우당탕탕 도비의 코딩로그

[RNN] Pytorch로 RNN구현하기 (나라별 Family name 구분하기) 본문

AI/NLP

[RNN] Pytorch로 RNN구현하기 (나라별 Family name 구분하기)

dobbie 2025. 2. 27. 15:47
반응형

데이터 전처리

 

🥕 데이터 다운로드 및 압축해제

!wget https://download.pytorch.org/tutorial/data.zip
!unzip data.zip

 

🥕 Family name에 있는 특수 부호나 문자들을 알파벳으로 변환

from glob import glob

file_list = glob('data/names/*.txt')
n_countries = len(file_list)
print("number of countries: {}".format(n_countries))
import string
import unicodedata

alphs = string.ascii_letters + " .,;'"
n_alphs = len(alphs)
print("number of alphabets:{}".format(n_alphs))
def unicodeToAscii(word):
  ascii_word = []
  for char in unicodedata.normalize("NFD", word): # base character + combining character
    if char in alphs and unicodedata.category(char) != "Mn": # 발음 구별 기호 제거하고 알파벳만
      ascii_word.append(char)

  return ''.join(ascii_word)
# 파일을 읽어서 이름의 char들을 알파벳으로 변환
def readLines(file):
  names = []
  lines = open(file, encoding='utf-8').read().strip().split("\n")
  for line in lines:
    names.append(unicodeToAscii(line))
  return names

 

🥕 Family name 을 one-hot encoding 하기

import os

namesxcountry_dict = {}
countries = []

for file in file_list:
  country = os.path.splitext(os.path.basename(file))[0]
  countries.append(country)
  namesxcountry_dict[country] = readLines(file)
import torch

def alph2idx(char):
    return alphs.find(char)

def alph2tensor(char):
    tensor = torch.zeros(1, n_alphs)
    tensor[0][alph2idx(char)] = 1

    return tensor

def word2tensor(word):
    tensor = torch.zeros(len(word), 1, n_alphs)
    for idx, char in enumerate(word):
        tensor[idx][0][alph2idx(char)] = 1
    return tensor

 

RNN 모델 구현과 학습

🥕 RNN 구현

import torch.nn as nn

class RNN(nn.Module):
    def __init__(self, input_dim, hidden_dim, output_dim):
        super().__init__()
        self.hidden_dim = hidden_dim
        self.input2hidden = nn.Linear(input_dim + hidden_dim, hidden_dim)
        self.hidden2output = nn.Linear(hidden_dim, output_dim)
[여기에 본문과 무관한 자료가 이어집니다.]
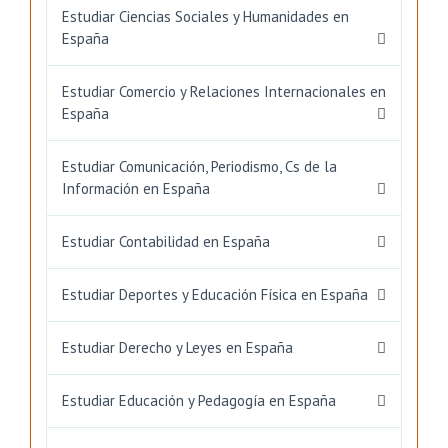
Estudiar Ciencias Sociales y Humanidades en
España
Estudiar Comercio y Relaciones Internacionales en
España
Estudiar Comunicación, Periodismo, Cs de la
Información en España
Estudiar Contabilidad en España
Estudiar Deportes y Educación Física en España
Estudiar Derecho y Leyes en España
Estudiar Educación y Pedagogía en España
    def forward(self, input, hidden):
        combined = torch.cat((input, hidden), 1)
        hidden = self.input2hidden(combined)
        hidden = torch.tanh(hidden)
        output = self.hidden2output(hidden)
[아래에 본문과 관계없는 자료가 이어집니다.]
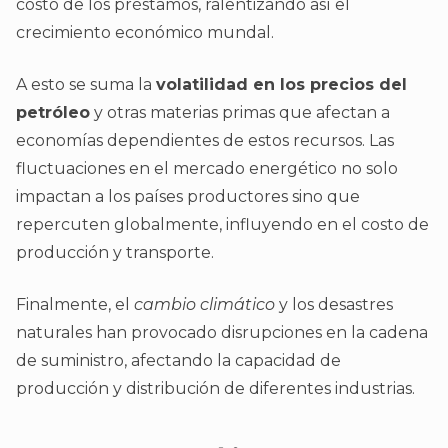
costo de los préstamos, ralentizando así el
crecimiento económico mundal.
A esto se suma la
volatilidad en los precios del
petróleo
y otras materias primas que afectan a
economías dependientes de estos recursos. Las
fluctuaciones en el mercado energético no solo
impactan a los países productores sino que
repercuten globalmente, influyendo en el costo de
producción y transporte.
Finalmente, el
cambio climático
y los desastres
naturales han provocado disrupciones en la cadena
de suministro, afectando la capacidad de
producción y distribución de diferentes industrias.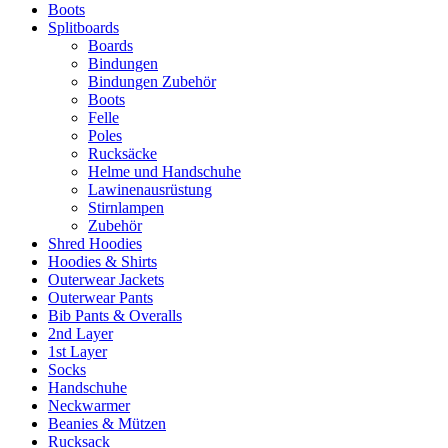
Boots
Splitboards
Boards
Bindungen
Bindungen Zubehör
Boots
Felle
Poles
Rucksäcke
Helme und Handschuhe
Lawinenausrüstung
Stirnlampen
Zubehör
Shred Hoodies
Hoodies & Shirts
Outerwear Jackets
Outerwear Pants
Bib Pants & Overalls
2nd Layer
1st Layer
Socks
Handschuhe
Neckwarmer
Beanies & Mützen
Rucksack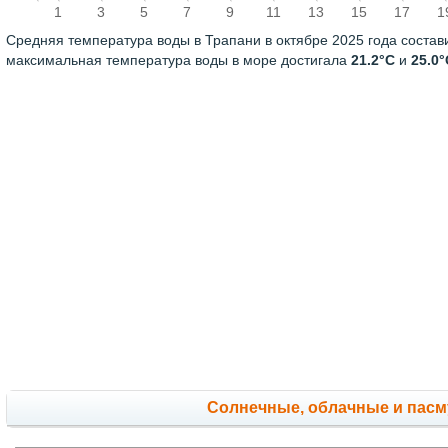
1
3
5
7
9
11
13
15
17
1
Средняя температура воды в Трапани в октябре 2025 года соста
максимальная температура воды в море достигала
21.2°C
и
25.0°
Cолнечные, облачные и пас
        return output, hidden

    def initial_hidden(self):
        return torch.zeros(1, self.hidden_dim)

 

🥕 RNN 모델 생성

nn = RNN(len(alphs), 128, n_countries)

 

🥕 Random하게  Family name 과 해당하는 Country 데이터 가져오는 함수

import random

def extractRandomData():
    country = random.choice(countries)
    word = random.choice(namesxcountry_dict[country])
    country_tensor = torch.tensor([countries.index(country)], dtype=torch.long)
    word_tensor = word2tensor(word)

    return country, word, country_tensor, word_tensor

for _ in range(5):
    country, word, country_tensor, word_tensor = extractRandomData()
    print('country =', country, '/ word =', word, '/ country_tensor =', country_tensor)

결과 출력문

 

🥕 train 함수

loss_fn = nn.CrossEntropyLoss()
optimizer = torch.optim.Adam(rnn.parameters())

def train(country_tensor, word_tensor):
    optimizer.zero_grad()
    hidden = rnn.initial_hidden()

    for i in range(word_tensor.size()[0]):
        output, hidden = rnn(word_tensor[i], hidden)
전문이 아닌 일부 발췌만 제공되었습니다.